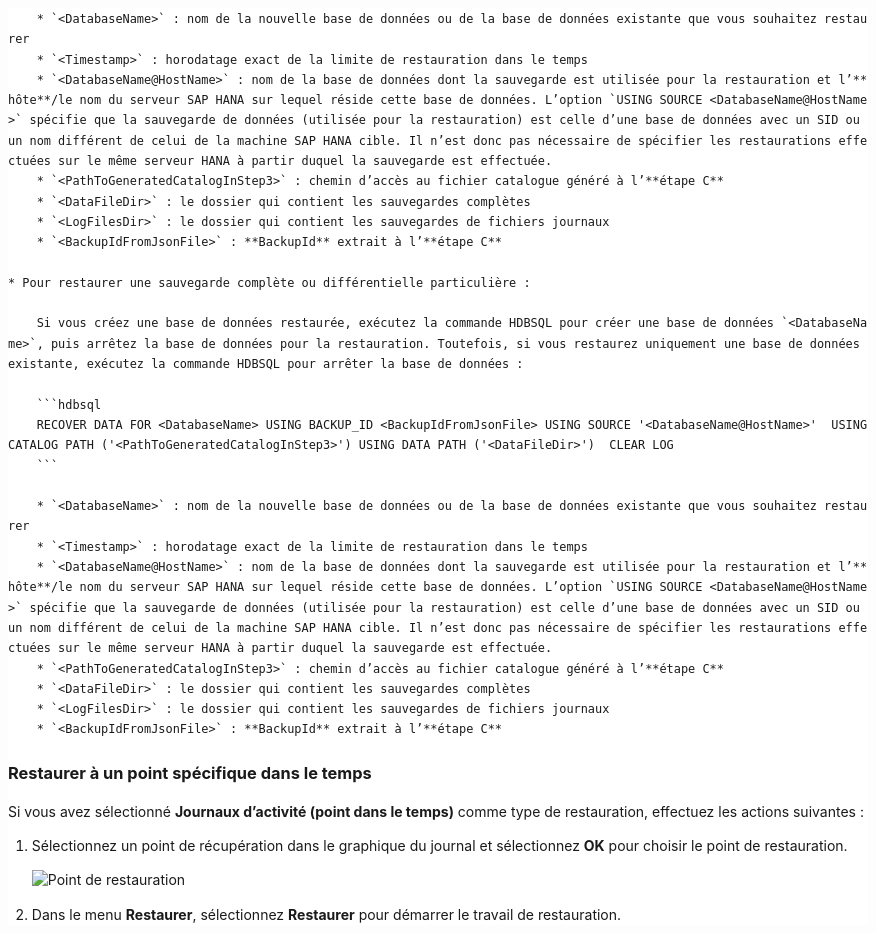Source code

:         * `<DatabaseName>` : nom de la nouvelle base de données ou de la base de données existante que vous souhaitez restaurer
        * `<Timestamp>` : horodatage exact de la limite de restauration dans le temps
        * `<DatabaseName@HostName>` : nom de la base de données dont la sauvegarde est utilisée pour la restauration et l’**hôte**/le nom du serveur SAP HANA sur lequel réside cette base de données. L’option `USING SOURCE <DatabaseName@HostName>` spécifie que la sauvegarde de données (utilisée pour la restauration) est celle d’une base de données avec un SID ou un nom différent de celui de la machine SAP HANA cible. Il n’est donc pas nécessaire de spécifier les restaurations effectuées sur le même serveur HANA à partir duquel la sauvegarde est effectuée.
        * `<PathToGeneratedCatalogInStep3>` : chemin d’accès au fichier catalogue généré à l’**étape C**
        * `<DataFileDir>` : le dossier qui contient les sauvegardes complètes
        * `<LogFilesDir>` : le dossier qui contient les sauvegardes de fichiers journaux
        * `<BackupIdFromJsonFile>` : **BackupId** extrait à l’**étape C**

    * Pour restaurer une sauvegarde complète ou différentielle particulière :

        Si vous créez une base de données restaurée, exécutez la commande HDBSQL pour créer une base de données `<DatabaseName>`, puis arrêtez la base de données pour la restauration. Toutefois, si vous restaurez uniquement une base de données existante, exécutez la commande HDBSQL pour arrêter la base de données :

        ```hdbsql
        RECOVER DATA FOR <DatabaseName> USING BACKUP_ID <BackupIdFromJsonFile> USING SOURCE '<DatabaseName@HostName>'  USING CATALOG PATH ('<PathToGeneratedCatalogInStep3>') USING DATA PATH ('<DataFileDir>')  CLEAR LOG
        ```

        * `<DatabaseName>` : nom de la nouvelle base de données ou de la base de données existante que vous souhaitez restaurer
        * `<Timestamp>` : horodatage exact de la limite de restauration dans le temps
        * `<DatabaseName@HostName>` : nom de la base de données dont la sauvegarde est utilisée pour la restauration et l’**hôte**/le nom du serveur SAP HANA sur lequel réside cette base de données. L’option `USING SOURCE <DatabaseName@HostName>` spécifie que la sauvegarde de données (utilisée pour la restauration) est celle d’une base de données avec un SID ou un nom différent de celui de la machine SAP HANA cible. Il n’est donc pas nécessaire de spécifier les restaurations effectuées sur le même serveur HANA à partir duquel la sauvegarde est effectuée.
        * `<PathToGeneratedCatalogInStep3>` : chemin d’accès au fichier catalogue généré à l’**étape C**
        * `<DataFileDir>` : le dossier qui contient les sauvegardes complètes
        * `<LogFilesDir>` : le dossier qui contient les sauvegardes de fichiers journaux
        * `<BackupIdFromJsonFile>` : **BackupId** extrait à l’**étape C**

### <a name="restore-to-a-specific-point-in-time"></a>Restaurer à un point spécifique dans le temps

Si vous avez sélectionné **Journaux d’activité (point dans le temps)** comme type de restauration, effectuez les actions suivantes :

1. Sélectionnez un point de récupération dans le graphique du journal et sélectionnez **OK** pour choisir le point de restauration.

    ![Point de restauration](media/sap-hana-db-restore/restore-point.png)

1. Dans le menu **Restaurer**, sélectionnez **Restaurer** pour démarrer le travail de restauration.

------------

■ **INSTRUCTIONS TO FOLLOW**
The reply has to reproduce every line above verbatim and contain no pictures.

■ **SOLUTION**
Source code

:         * `<DatabaseName>` : nom de la nouvelle base de données ou de la base de données existante que vous souhaitez restaurer
        * `<Timestamp>` : horodatage exact de la limite de restauration dans le temps
        * `<DatabaseName@HostName>` : nom de la base de données dont la sauvegarde est utilisée pour la restauration et l’**hôte**/le nom du serveur SAP HANA sur lequel réside cette base de données. L’option `USING SOURCE <DatabaseName@HostName>` spécifie que la sauvegarde de données (utilisée pour la restauration) est celle d’une base de données avec un SID ou un nom différent de celui de la machine SAP HANA cible. Il n’est donc pas nécessaire de spécifier les restaurations effectuées sur le même serveur HANA à partir duquel la sauvegarde est effectuée.
        * `<PathToGeneratedCatalogInStep3>` : chemin d’accès au fichier catalogue généré à l’**étape C**
        * `<DataFileDir>` : le dossier qui contient les sauvegardes complètes
        * `<LogFilesDir>` : le dossier qui contient les sauvegardes de fichiers journaux
        * `<BackupIdFromJsonFile>` : **BackupId** extrait à l’**étape C**

    * Pour restaurer une sauvegarde complète ou différentielle particulière :

        Si vous créez une base de données restaurée, exécutez la commande HDBSQL pour créer une base de données `<DatabaseName>`, puis arrêtez la base de données pour la restauration. Toutefois, si vous restaurez uniquement une base de données existante, exécutez la commande HDBSQL pour arrêter la base de données :

        ```hdbsql
        RECOVER DATA FOR <DatabaseName> USING BACKUP_ID <BackupIdFromJsonFile> USING SOURCE '<DatabaseName@HostName>'  USING CATALOG PATH ('<PathToGeneratedCatalogInStep3>') USING DATA PATH ('<DataFileDir>')  CLEAR LOG
        ```

        * `<DatabaseName>` : nom de la nouvelle base de données ou de la base de données existante que vous souhaitez restaurer
        * `<Timestamp>` : horodatage exact de la limite de restauration dans le temps
        * `<DatabaseName@HostName>` : nom de la base de données dont la sauvegarde est utilisée pour la restauration et l’**hôte**/le nom du serveur SAP HANA sur lequel réside cette base de données. L’option `USING SOURCE <DatabaseName@HostName>` spécifie que la sauvegarde de données (utilisée pour la restauration) est celle d’une base de données avec un SID ou un nom différent de celui de la machine SAP HANA cible. Il n’est donc pas nécessaire de spécifier les restaurations effectuées sur le même serveur HANA à partir duquel la sauvegarde est effectuée.
        * `<PathToGeneratedCatalogInStep3>` : chemin d’accès au fichier catalogue généré à l’**étape C**
        * `<DataFileDir>` : le dossier qui contient les sauvegardes complètes
        * `<LogFilesDir>` : le dossier qui contient les sauvegardes de fichiers journaux
        * `<BackupIdFromJsonFile>` : **BackupId** extrait à l’**étape C**

### <a name="restore-to-a-specific-point-in-time"></a>Restaurer à un point spécifique dans le temps

Si vous avez sélectionné **Journaux d’activité (point dans le temps)** comme type de restauration, effectuez les actions suivantes :

1. Sélectionnez un point de récupération dans le graphique du journal et sélectionnez **OK** pour choisir le point de restauration.

    ![Point de restauration](media/sap-hana-db-restore/restore-point.png)

1. Dans le menu **Restaurer**, sélectionnez **Restaurer** pour démarrer le travail de restauration.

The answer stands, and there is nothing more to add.